En l'espèce, le SPOP a indiqué que les formalités de renvoi du recourant devraient durer environ six mois. Le recourant ne conteste pas cet élément, de sorte qu'il y a lieu d'admettre que la durée de six mois prévue par le premier juge est adéquate et nécessaire pour assurer le renvoi du recourant. Cette durée apparaît en outre dans un rapport raisonnable avec son but, soit le renvoi du recourant, ce d'autant que dans la mesure où les autorités suisses ne feraient pas diligence, l'art. 80 al. 5 LEtr permettrait au recourant de faire réexaminer la légalité de sa détention au vu de ces circonstances nouvelles.
Le recours doit être rejeté sur ce point.
En conclusion, le recours doit être rejeté et l'ordonnance confirmée.
Le présent arrêt peut être rendu sans frais.

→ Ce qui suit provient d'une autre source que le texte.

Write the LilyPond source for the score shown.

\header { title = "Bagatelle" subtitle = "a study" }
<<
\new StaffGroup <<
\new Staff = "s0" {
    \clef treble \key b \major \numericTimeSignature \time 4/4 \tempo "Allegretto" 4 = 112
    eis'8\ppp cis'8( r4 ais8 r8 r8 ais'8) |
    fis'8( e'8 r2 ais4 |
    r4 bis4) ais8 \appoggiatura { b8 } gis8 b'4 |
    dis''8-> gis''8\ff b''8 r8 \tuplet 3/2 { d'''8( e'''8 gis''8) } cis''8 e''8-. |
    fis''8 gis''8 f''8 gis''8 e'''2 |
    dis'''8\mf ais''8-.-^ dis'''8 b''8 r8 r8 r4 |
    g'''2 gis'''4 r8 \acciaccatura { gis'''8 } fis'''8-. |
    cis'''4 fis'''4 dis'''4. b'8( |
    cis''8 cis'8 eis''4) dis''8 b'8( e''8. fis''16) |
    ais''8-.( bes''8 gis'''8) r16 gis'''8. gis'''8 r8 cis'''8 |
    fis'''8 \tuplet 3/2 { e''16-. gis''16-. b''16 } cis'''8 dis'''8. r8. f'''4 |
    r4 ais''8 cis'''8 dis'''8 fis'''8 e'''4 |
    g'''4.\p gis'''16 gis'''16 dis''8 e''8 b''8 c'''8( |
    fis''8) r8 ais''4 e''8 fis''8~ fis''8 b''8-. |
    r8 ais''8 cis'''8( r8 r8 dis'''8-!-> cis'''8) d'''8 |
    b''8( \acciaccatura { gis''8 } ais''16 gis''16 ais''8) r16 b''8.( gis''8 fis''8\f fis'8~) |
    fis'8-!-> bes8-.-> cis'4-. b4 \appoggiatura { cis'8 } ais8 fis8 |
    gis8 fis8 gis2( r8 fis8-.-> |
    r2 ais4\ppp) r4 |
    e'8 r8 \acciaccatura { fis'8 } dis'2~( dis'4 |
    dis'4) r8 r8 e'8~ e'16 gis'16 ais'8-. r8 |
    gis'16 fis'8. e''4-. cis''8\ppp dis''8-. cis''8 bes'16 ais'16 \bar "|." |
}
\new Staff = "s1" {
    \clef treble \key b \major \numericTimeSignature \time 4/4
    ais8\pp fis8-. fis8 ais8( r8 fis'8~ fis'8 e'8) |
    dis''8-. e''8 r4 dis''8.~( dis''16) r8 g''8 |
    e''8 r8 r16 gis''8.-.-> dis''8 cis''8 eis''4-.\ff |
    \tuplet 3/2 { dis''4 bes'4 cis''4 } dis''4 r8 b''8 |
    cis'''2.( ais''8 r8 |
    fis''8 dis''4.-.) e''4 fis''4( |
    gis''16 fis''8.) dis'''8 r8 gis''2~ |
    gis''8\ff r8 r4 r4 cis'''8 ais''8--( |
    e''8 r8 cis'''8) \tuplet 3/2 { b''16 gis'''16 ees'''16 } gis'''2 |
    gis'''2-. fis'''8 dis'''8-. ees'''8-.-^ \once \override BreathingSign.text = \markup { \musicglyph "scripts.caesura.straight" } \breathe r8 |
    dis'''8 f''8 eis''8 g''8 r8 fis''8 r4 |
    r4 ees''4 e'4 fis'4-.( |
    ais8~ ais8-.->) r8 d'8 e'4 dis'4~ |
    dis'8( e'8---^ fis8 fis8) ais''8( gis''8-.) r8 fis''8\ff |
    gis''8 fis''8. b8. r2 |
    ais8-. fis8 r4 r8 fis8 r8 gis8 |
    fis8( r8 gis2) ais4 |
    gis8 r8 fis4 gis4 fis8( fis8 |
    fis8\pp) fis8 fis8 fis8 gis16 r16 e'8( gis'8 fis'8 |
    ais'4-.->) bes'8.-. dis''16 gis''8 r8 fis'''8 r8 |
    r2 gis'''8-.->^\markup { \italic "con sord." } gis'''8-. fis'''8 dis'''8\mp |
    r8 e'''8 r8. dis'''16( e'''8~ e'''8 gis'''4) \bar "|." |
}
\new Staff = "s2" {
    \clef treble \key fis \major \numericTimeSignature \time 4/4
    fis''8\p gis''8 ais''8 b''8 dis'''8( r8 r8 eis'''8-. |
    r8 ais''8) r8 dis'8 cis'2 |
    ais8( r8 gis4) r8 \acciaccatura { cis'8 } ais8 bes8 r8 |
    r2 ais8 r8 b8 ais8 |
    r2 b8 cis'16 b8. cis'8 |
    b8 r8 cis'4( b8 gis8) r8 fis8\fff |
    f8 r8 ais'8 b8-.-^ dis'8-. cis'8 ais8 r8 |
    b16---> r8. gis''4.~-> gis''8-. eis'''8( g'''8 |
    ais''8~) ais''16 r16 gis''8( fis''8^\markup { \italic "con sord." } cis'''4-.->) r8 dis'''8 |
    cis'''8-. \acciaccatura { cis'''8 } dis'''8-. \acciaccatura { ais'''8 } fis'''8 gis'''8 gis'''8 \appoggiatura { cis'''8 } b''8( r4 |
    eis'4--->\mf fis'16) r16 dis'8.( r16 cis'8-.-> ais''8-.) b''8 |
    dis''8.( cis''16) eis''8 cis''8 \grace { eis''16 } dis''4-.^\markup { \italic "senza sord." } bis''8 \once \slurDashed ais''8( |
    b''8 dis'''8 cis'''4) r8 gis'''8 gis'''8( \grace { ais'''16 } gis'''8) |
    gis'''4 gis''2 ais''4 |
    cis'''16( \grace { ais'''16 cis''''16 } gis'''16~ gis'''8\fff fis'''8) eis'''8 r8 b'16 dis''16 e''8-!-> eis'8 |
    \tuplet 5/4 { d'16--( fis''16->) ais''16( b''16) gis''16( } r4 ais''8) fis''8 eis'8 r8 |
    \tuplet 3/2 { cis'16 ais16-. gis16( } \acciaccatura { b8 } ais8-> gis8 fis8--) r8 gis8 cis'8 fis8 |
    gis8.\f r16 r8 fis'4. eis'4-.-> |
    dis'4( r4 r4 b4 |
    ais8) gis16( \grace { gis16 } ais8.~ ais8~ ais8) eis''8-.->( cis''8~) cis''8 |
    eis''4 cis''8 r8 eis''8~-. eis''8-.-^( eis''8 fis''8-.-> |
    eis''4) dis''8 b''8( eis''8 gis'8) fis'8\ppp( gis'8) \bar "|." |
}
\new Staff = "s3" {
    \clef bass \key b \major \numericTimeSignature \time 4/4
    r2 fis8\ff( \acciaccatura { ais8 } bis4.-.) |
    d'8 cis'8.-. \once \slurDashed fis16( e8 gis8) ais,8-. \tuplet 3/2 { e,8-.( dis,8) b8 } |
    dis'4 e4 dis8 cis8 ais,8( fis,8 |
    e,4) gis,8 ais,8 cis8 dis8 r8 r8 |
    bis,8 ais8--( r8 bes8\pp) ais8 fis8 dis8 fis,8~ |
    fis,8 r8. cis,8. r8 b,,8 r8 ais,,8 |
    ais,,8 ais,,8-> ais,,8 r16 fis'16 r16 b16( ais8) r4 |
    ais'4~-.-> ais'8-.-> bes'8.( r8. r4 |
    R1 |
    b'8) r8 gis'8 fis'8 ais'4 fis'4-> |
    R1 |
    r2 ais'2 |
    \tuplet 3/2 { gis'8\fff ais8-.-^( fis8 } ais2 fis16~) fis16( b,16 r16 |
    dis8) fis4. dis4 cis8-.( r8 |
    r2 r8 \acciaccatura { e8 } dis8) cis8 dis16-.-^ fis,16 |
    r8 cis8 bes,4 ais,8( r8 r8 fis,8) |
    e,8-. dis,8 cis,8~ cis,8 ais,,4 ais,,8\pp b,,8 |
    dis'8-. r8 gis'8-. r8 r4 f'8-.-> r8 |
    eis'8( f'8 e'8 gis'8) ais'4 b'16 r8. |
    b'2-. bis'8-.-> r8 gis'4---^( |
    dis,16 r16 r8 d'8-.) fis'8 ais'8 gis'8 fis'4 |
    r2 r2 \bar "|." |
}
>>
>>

Le conseil d'office du recourant a déposé une liste de ses opérations, dont il ressort qu'il a consacré 8 heures au dossier et supporté 287 fr. 30 de débours. la durée invoquée apparaît nécessaire à l'accomplissement du mandat d'office. Au tarif horaire de 180 fr. (art. 135 al. 1 CPP [Code de procédure pénale suisse du 5 octobre 2007; RS 312]; ATF 132 I 201; CAPE 22 mars 2012/89, applicables par renvoi de l'art. 25 al. 1 LVLEtr), l'indemnité d'office de Me Ana Rita Perez, doit être arrêtée à 1'440 fr., plus 115 fr. 20 de TVA. En revanche, les débours seront arrêtés au montant forfaitaire de 100 fr. plus 8 fr. de TVA. L'indemnité totale de Me Ana Rita Perez s'élève donc à 1'663 fr. 20.
Par ces motifs, la Chambre des recours civile du Tribunal cantonal, statuant à huis clos, prononce :
I. Le recours est rejeté.
II. La décision est confirmée.
III. L'arrêt est rendu sans frais.
IV. L'indemnité d'office de Me Ana Rita Perez, conseil d'office du recourant, est arrêtée à 1'663 fr. 20 (mille six cent soixante-trois francs et vingt centimes), TVA et débours compris.
V. L'arrêt motivé est exécutoire.
Le président : Le greffier :
Du 12 juin 2012
Le dispositif de l'arrêt qui précède est communiqué par écrit aux intéressés.
Le greffier :
Du
L'arrêt qui précède, dont la rédaction a été approuvée à huis clos, est notifié en expédition complète, par l'envoi de photocopies, à :
‑ Me Ana Rita Perez (pour I.________), ‑ Service de la population, Secteur Départs.
Le présent arrêt peut faire l'objet d'un recours en matière de droit public devant le Tribunal fédéral au sens des art. 82 ss LTF (loi du 17 juin 2005 sur le Tribunal fédéral
Cet arrêt est communiqué, par l'envoi de photocopies, à :
‑ Mme le Juge de paix du district de Lausanne.